BEGIN

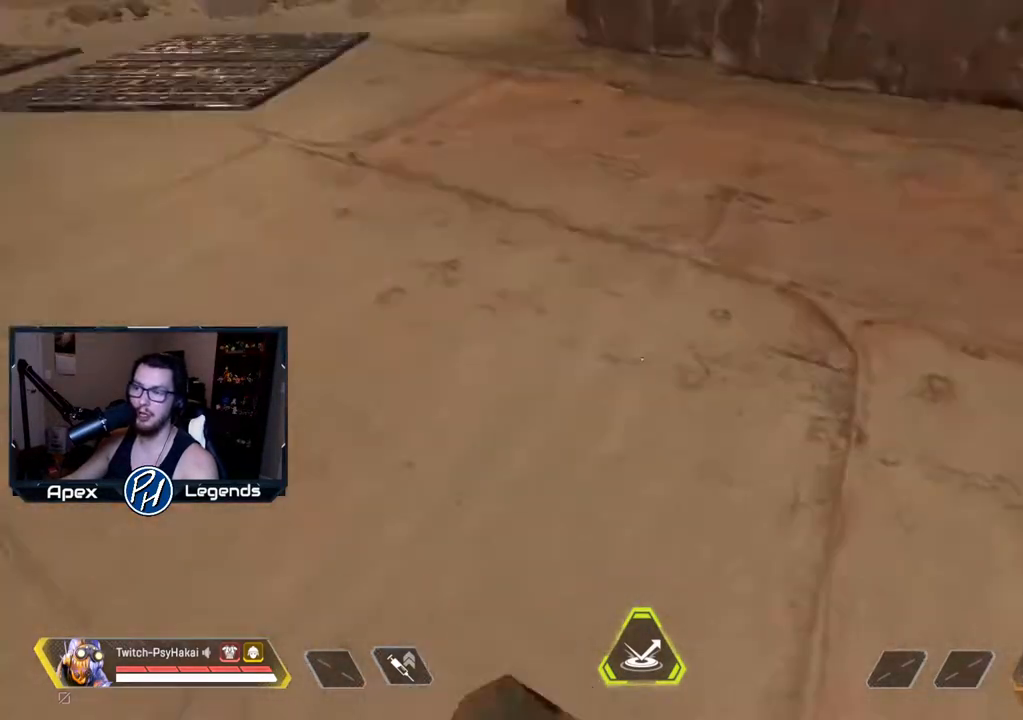
{"keys": [], "mouse": [], "events": []}
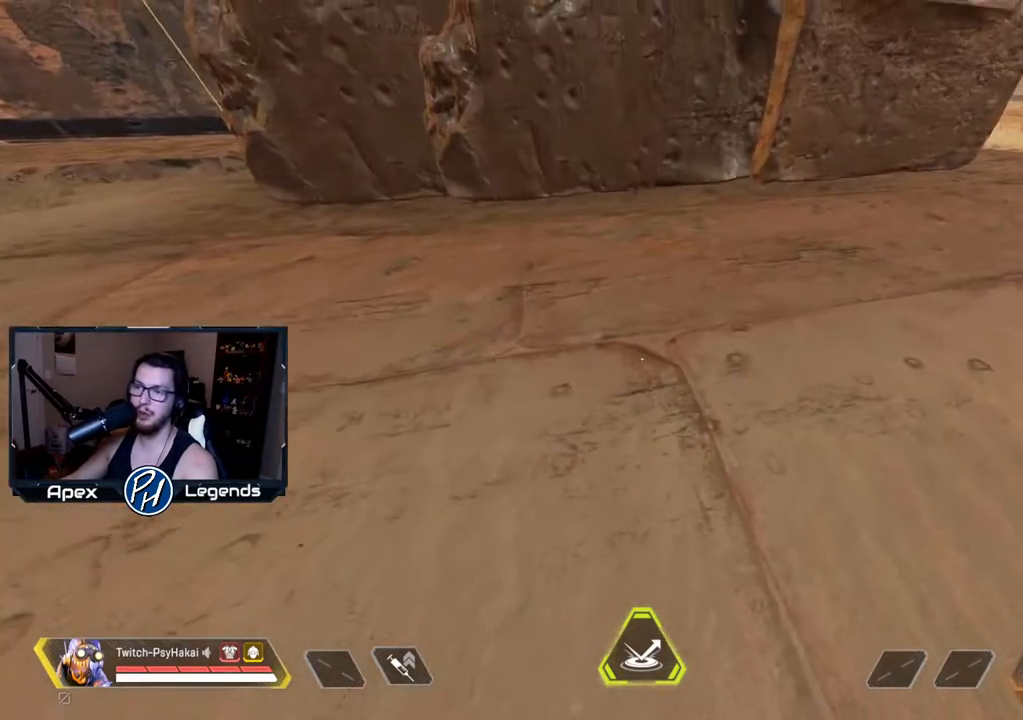
{"keys": [], "mouse": [], "events": []}
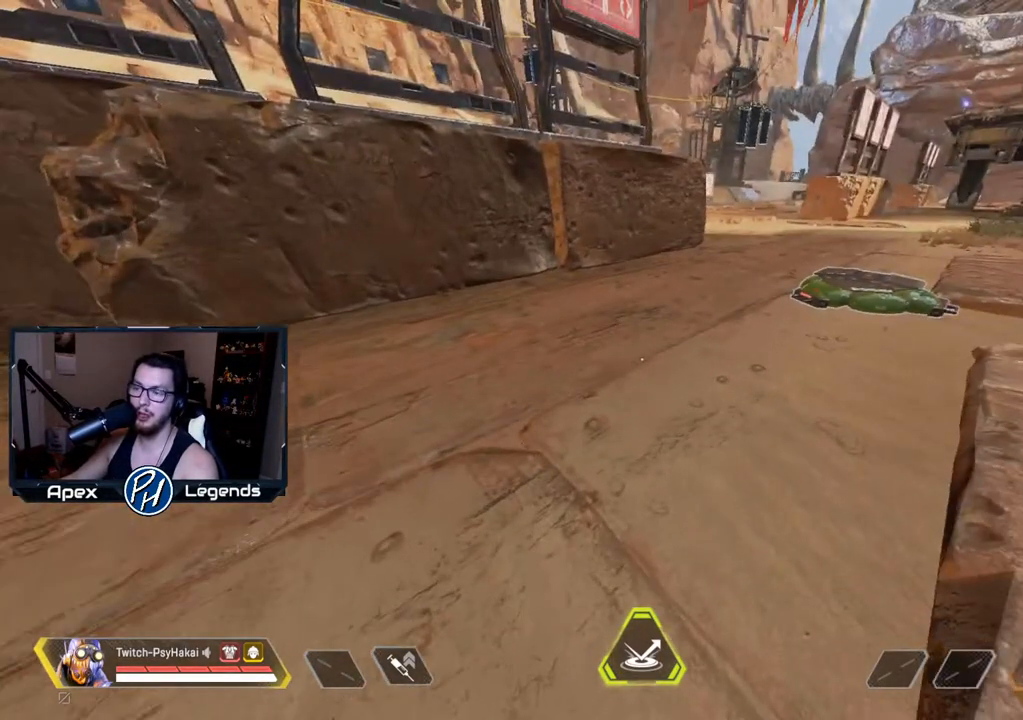
{"keys": [], "mouse": [], "events": []}
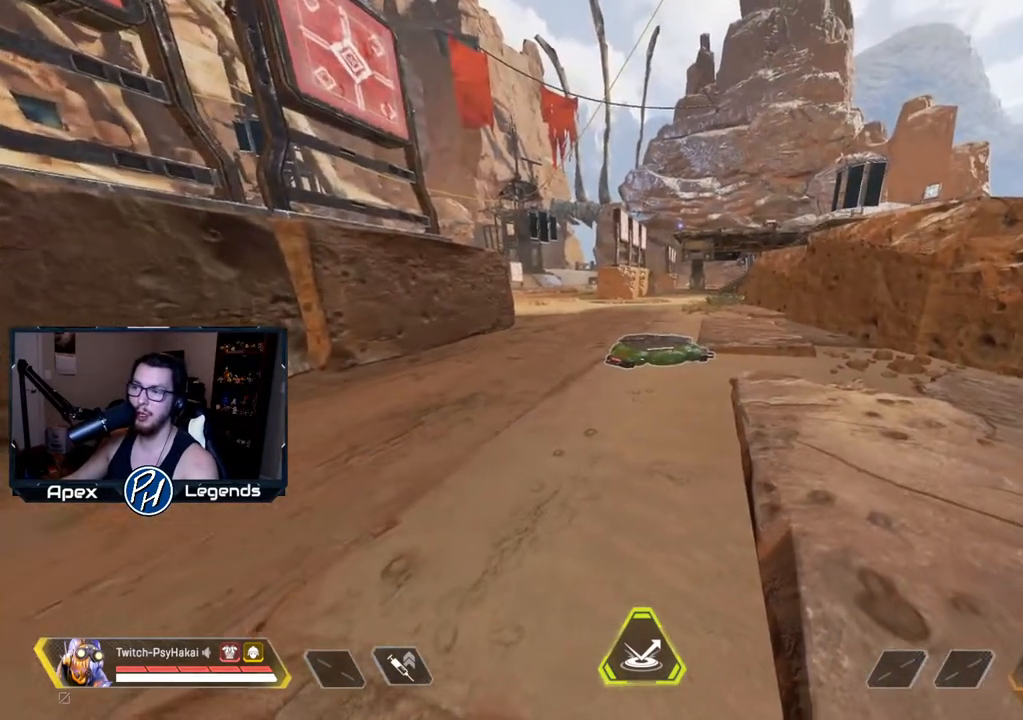
{"keys": [], "mouse": [], "events": [[300, "a", "down"], [333, "a", "up"]]}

END

* Work to be completed:
In the copy, include no pictures; restate the listing above exactly.

* Output below:
{"keys": [], "mouse": [], "events": []}
{"keys": [], "mouse": [], "events": []}
{"keys": [], "mouse": [], "events": []}
{"keys": [], "mouse": [], "events": [[300, "a", "down"], [333, "a", "up"]]}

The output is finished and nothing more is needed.